Where people inhabit his paintings, they tend to be at a distance or portrayed in the Rückenfigur manner; while not original by any means, these motifs fit perfectly and evocatively into his interiors, as in Rest (1905), a centerpiece of the Rovigo exhibition, its velvety grays and browns adding to the exposed nape of a neck to create a sensuous feel in an otherwise minimalist environment. Such combinations contribute to the viewer’s sense of unease. Less problematic—or seemingly so—is another domestic scene, Interior, Strandgade 30 (this one from 1902): a narrow vista of three rooms with open, linking doors leading us to the back of the painting. In the middle room, a maid is sweeping, maintaining the pristine conditions of Hammershøi’s home and the paintings inside. (Dusting must have been a snap in his home, as there were barely any ornaments or objects that required moving.)

More unsettling again is Double Portrait of the Artist and His Wife, through a Mirror (1911). Hammershøi is looking at the viewer with a three-quarter turn, while his wife (Ida, the model in some one hundred of his paintings) is—surprise, surprise!—shown with her back to us. The scene looks awkward enough—there are possible suggestions, perhaps deliberately misleading, of argumentative unhappiness and alienation here—and the addition of the mirror’s perspectives serves to intensify matters further still.

Despite some excellent Hammershøi pieces as above, why did the show fail to rise above a slight feeling of hebetude? For a start, there were not many Hammershøis on display: only fourteen of some eighty works in total.
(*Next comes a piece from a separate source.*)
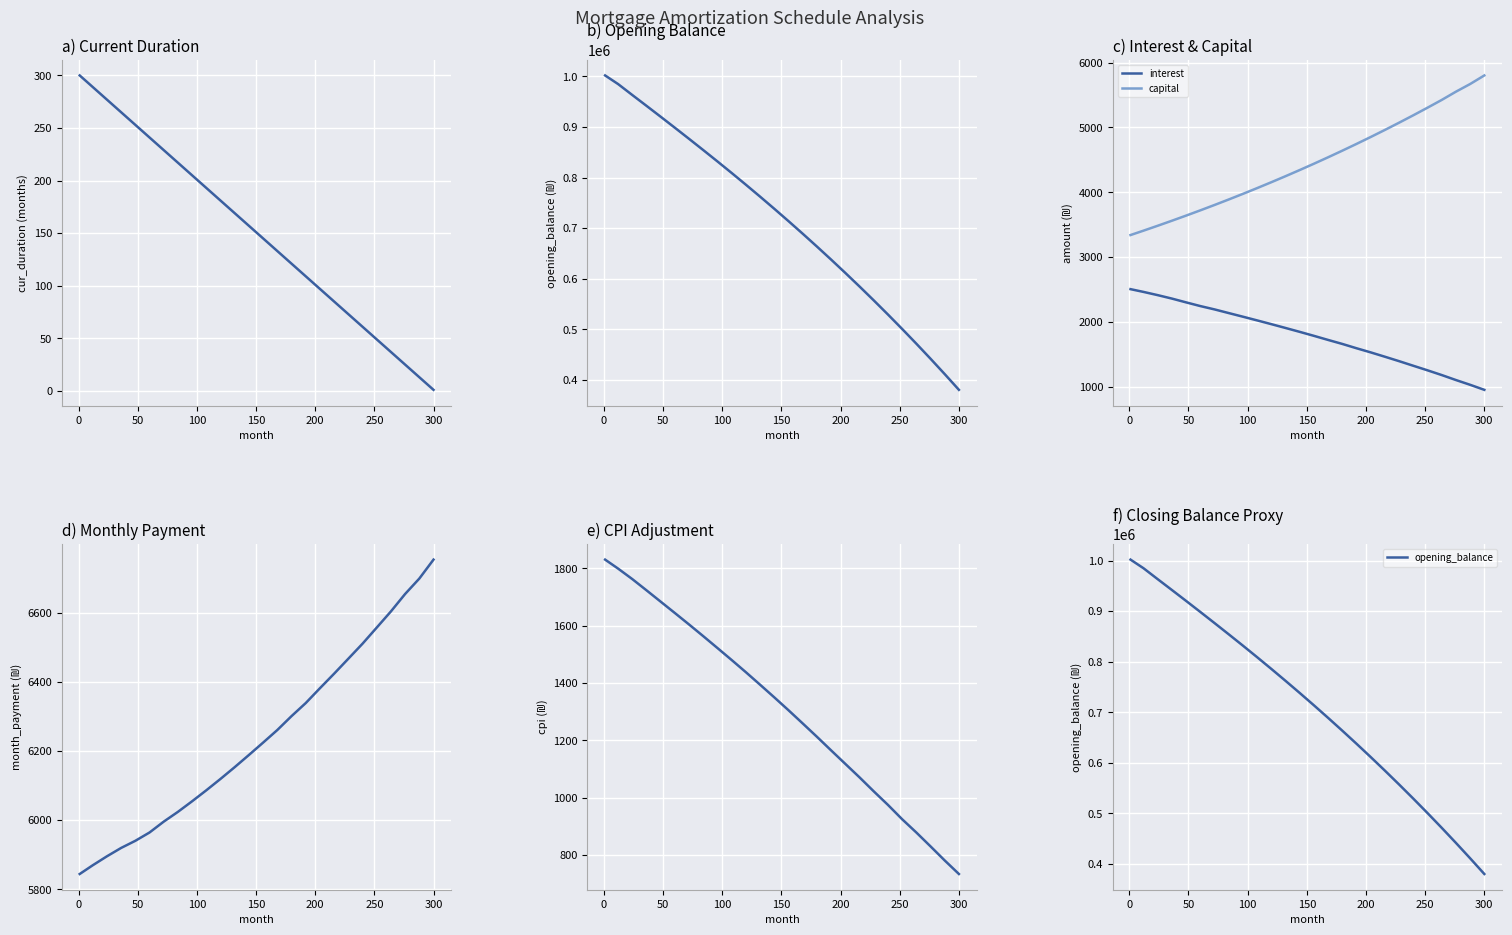

True or false: interest and cur_duration cross at least once.

False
The padding out of the exhibition with some clearly inferior works diluted it considerably. These came mainly as Italian emulators of Hammershøi, such as Oscar Ghiglia in Isa’s Back, at the Pianoforte (1917–18) and the pedestrian Signora Ojetti at the Pianoforte (1910). Others were better; indeed, a number were of high quality—Émile-René Ménard’s Dusk on the Canal (1894) and Henri Duhem’s Place Saint-Amé (ca. 1900–10) stand out—but, despite their empathic sentiments, they failed to add up to a full-fledged Hammershøi exhibition. Amid all the somber representations of silence was an odd but welcome inclusion: Le Sidaner’s lovely Red Tablecloth (1931), offering a detonation of incongruously noisy, Bonnardian-style color.

The hypocrisy of this reviewer was revealed by a coincident school trip to the exhibition. While one is all for such educational visits, is a Hammershøi exhibition the place for large groups of children under ten years old? The children behaved impeccably, but the teacher leading them was delivering relentless verbal lessons in front of numerous paintings—not something conducive to a show dedicated to “paintings of silence.”
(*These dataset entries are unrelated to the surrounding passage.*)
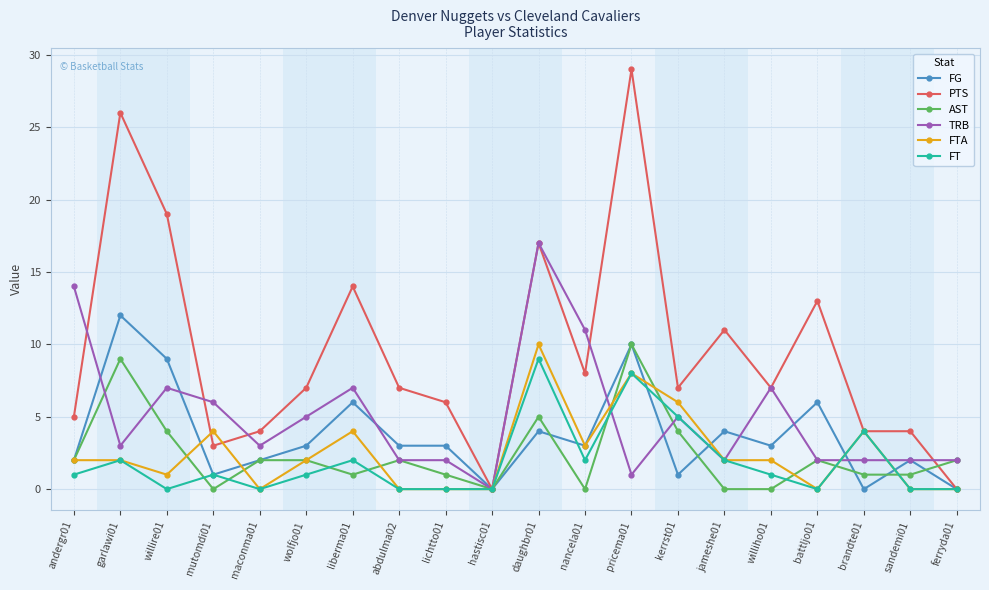

At which category does FG reach its first local valley?

mutomdi01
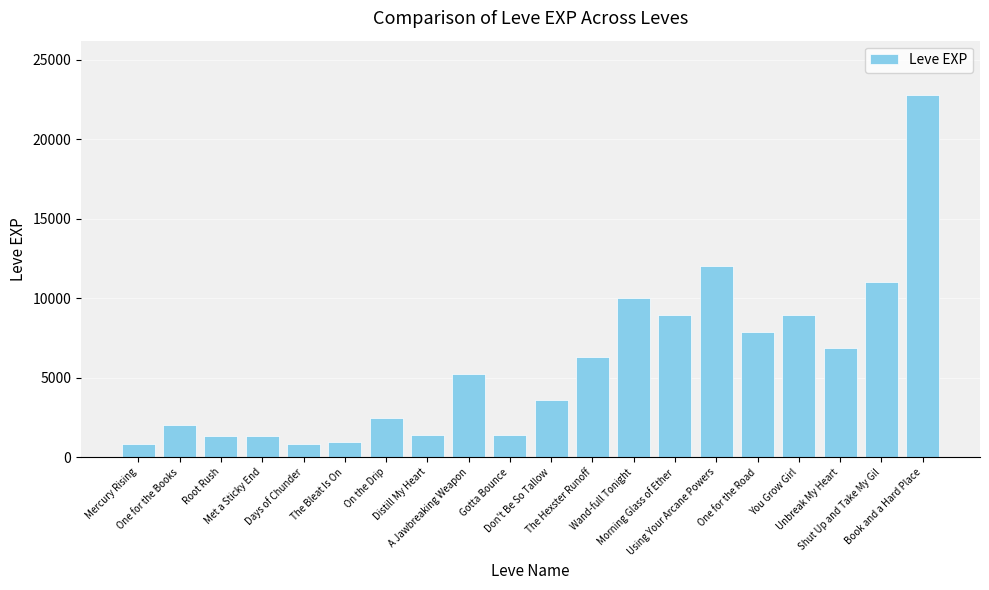

What is the smallest value displayed?

800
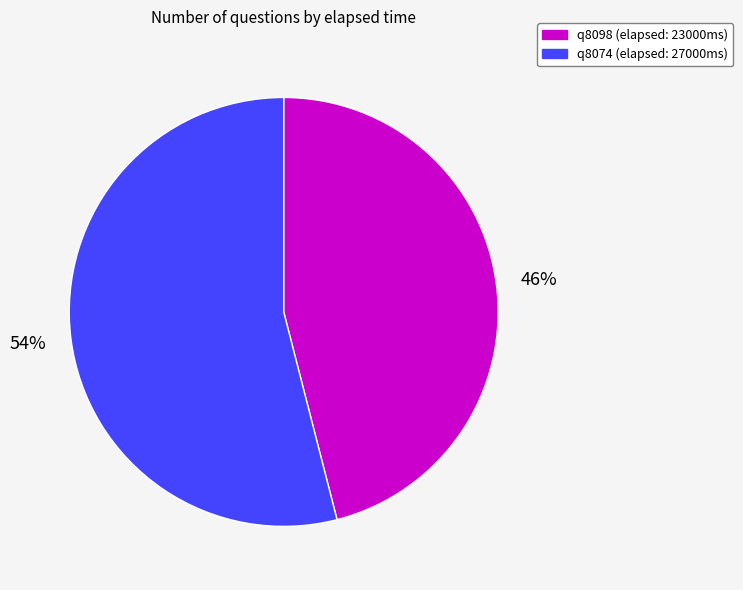

Which has a higher value, q8098 or q8074?

q8074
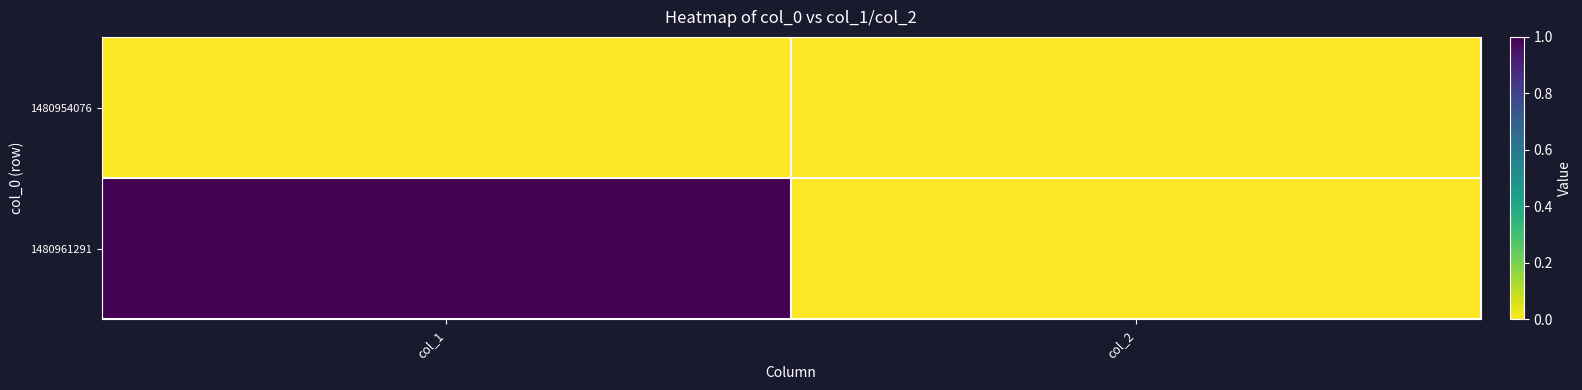

What is the greatest value displayed?

1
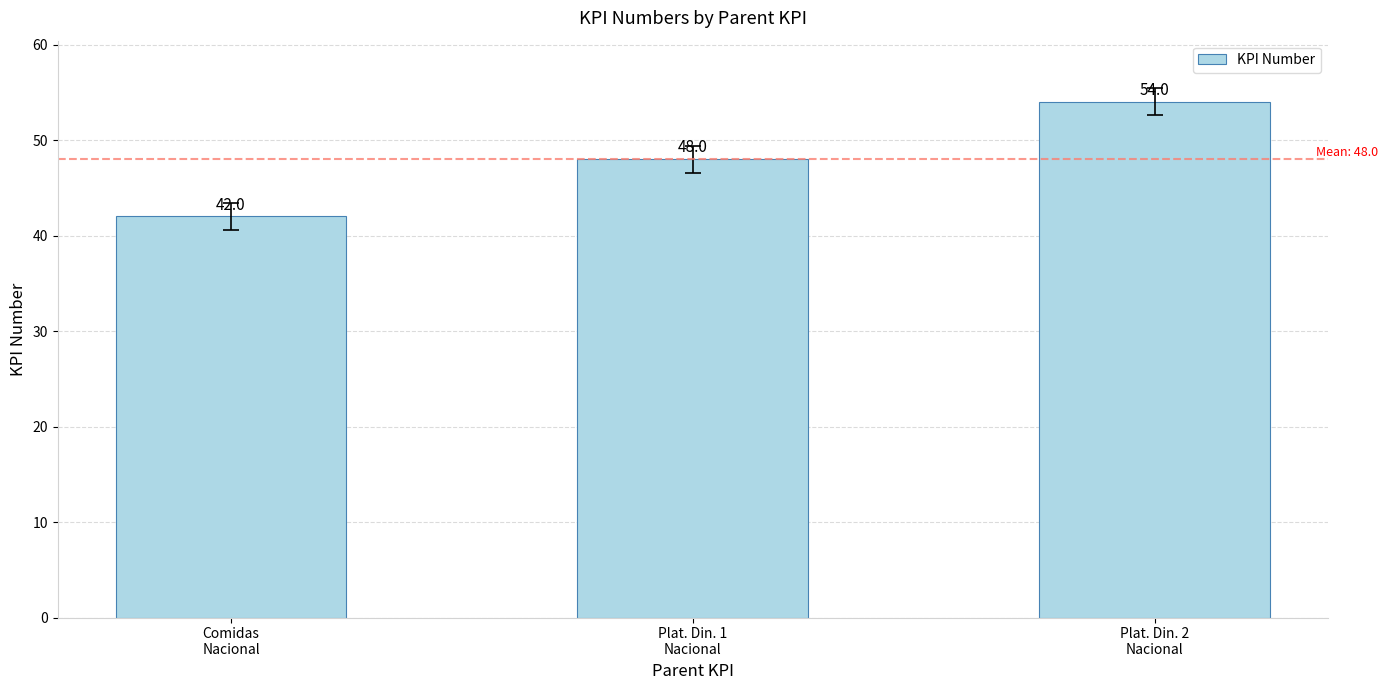

Reading right to left, what are all the values shown in this chart?

Plat. Din. 2
Nacional=54	Plat. Din. 1
Nacional=48	Comidas
Nacional=42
Finally, the show, curated by Paulo Bolpagni, suffered from the limitations of the palazzo and its subdued lighting. It is one thing to emphasize Hammershøi’s grayness, quite another to render the whole experience as a sepulchral one. Even the choice of Hammershøi’s paintings added to this. Where were his windows? Some more fenestral illumination would have dispelled the crepuscular atmosphere. For Hammershøi was as much a painter of light as of silence, and the light he paints often captures that very silence even more captivatingly. Too much of the silence here was a little claustrophobic.


  1. “Hammershøi and the Painters of Silence in North Europe and Italy” was on view at the Palazzo Roverella, Rovigo, from February 21 to June 29, 2025.